2.2 Lorsque l'énergie électrique est normalement fournie par plusieurs génératrices fonctionnant simultanément en parallèle, il convient de prévoir des mesures, telles que le délestage, qui garantissent qu'en cas de panne de l'une des génératrices, les autres continuent à fonctionner sans surcharge pour permettre d'assurer la propulsion et la conduite ainsi que la sécurité du navire.
3 Lorsque des machines de réserve sont prescrites pour d'autres appareils auxiliaires essentiels à la propulsion, il convient de prévoir des dispositifs de permutation automatique.
En cas de défaillance de l'un des auxiliaires indispensables de l'appareil propulsif, un auxiliaire de réserve doit être mis en service automatiquement afin d'éviter autant que possible l'arrêt de l'appareil propulsif Le démarrage automatique de l'auxiliaire en réserve doit entraîner le déclenchement d'une alarme.
Certaines dérogations peuvent toutefois être admises à ce principe général dans les cas de duplication partielle ou totale de l'appareil propulsif quand chaque appareil propulsif est équipé de ses auxiliaires propres.
4 Commande automatique et système d'alarme
4.1 Le système de commande doit être conçu de manière que les services nécessaires au fonctionnement de l'appareil propulsif principal et de ses appareils auxiliaires soient assurés par l'intermédiaire des dispositifs automatiques nécessaires.
Le démarrage automatique ou en télécommande des appareils doit pouvoir être interdit par des verrouillages lorsqu'il peut entraîner des dangers pour le personnel ou des avaries graves du matériel.
4.2 La permutation doit entraîner le déclenchement d'une alarme.
4.3 Il convient de prévoir un système d'alarme satisfaisant aux dispositions de l'article 221-II-1/51 pour tous les niveaux de fluide, pressions, températures importants et autres paramètres essentiels.
Sauf exception justifiée, les dispositions mentionnées dans le questionnaire prévu à l'annexe 221-II-1/A.1 en MD 16 à MD 24 doivent être appliquées.
4.4 Les tableaux d'alarme ainsi que les instruments destinés à indiquer toute cause d'alarme doivent être centralisés en un emplacement.
5 Il convient de prévoir des moyens permettant de maintenir à un niveau suffisant la pression d'air nécessaire à la mise en marche lorsque les moteurs assurant la propulsion principale sont à combustion interne.
Les centrales hydrauliques définies à l'article 221-II-2/3.30 doivent sauf exceptions justifiées, être installées dans des locaux réservés à ces appareils et ventilés séparément.
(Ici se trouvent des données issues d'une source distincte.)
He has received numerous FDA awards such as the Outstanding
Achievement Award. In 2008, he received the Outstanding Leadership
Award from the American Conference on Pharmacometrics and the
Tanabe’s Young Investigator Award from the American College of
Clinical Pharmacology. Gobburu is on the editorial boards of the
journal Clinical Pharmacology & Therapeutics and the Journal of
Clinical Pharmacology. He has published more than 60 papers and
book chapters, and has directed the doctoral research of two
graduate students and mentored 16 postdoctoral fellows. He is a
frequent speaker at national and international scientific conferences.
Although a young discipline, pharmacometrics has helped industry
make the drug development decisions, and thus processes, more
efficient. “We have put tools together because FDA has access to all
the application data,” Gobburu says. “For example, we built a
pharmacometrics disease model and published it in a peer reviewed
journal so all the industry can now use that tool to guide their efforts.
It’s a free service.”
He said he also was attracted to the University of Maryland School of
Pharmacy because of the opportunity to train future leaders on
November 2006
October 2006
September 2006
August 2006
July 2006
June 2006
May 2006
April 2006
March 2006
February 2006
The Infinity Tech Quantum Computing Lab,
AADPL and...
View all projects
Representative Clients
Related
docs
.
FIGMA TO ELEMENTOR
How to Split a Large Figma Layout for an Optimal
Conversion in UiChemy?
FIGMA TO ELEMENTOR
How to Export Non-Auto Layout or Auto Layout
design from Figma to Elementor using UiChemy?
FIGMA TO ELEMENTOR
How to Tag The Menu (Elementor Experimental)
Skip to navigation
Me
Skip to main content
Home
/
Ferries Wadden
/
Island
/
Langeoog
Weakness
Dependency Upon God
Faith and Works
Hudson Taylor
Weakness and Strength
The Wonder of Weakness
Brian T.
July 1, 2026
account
Elles doivent être efficacement protégées. Les conditions d'installation de toutes les centrales hydrauliques doivent être jugées satisfaisantes par l'autorité compétente.
Examen particulier du cas des navires à passagers
Il convient que l'administration examine particulièrement le cas des navires à passagers en vue de déterminer si les locaux de machines sont ou non susceptibles d'être exploités sans présence permanente de personnel et, dans l'affirmative, si des dispositions particulières venant s'ajouter à celles des présents articles sont nécessaires pour assurer un degré de sécurité équivalant à celui des locaux de machines normalement surveillés par du personnel de quart.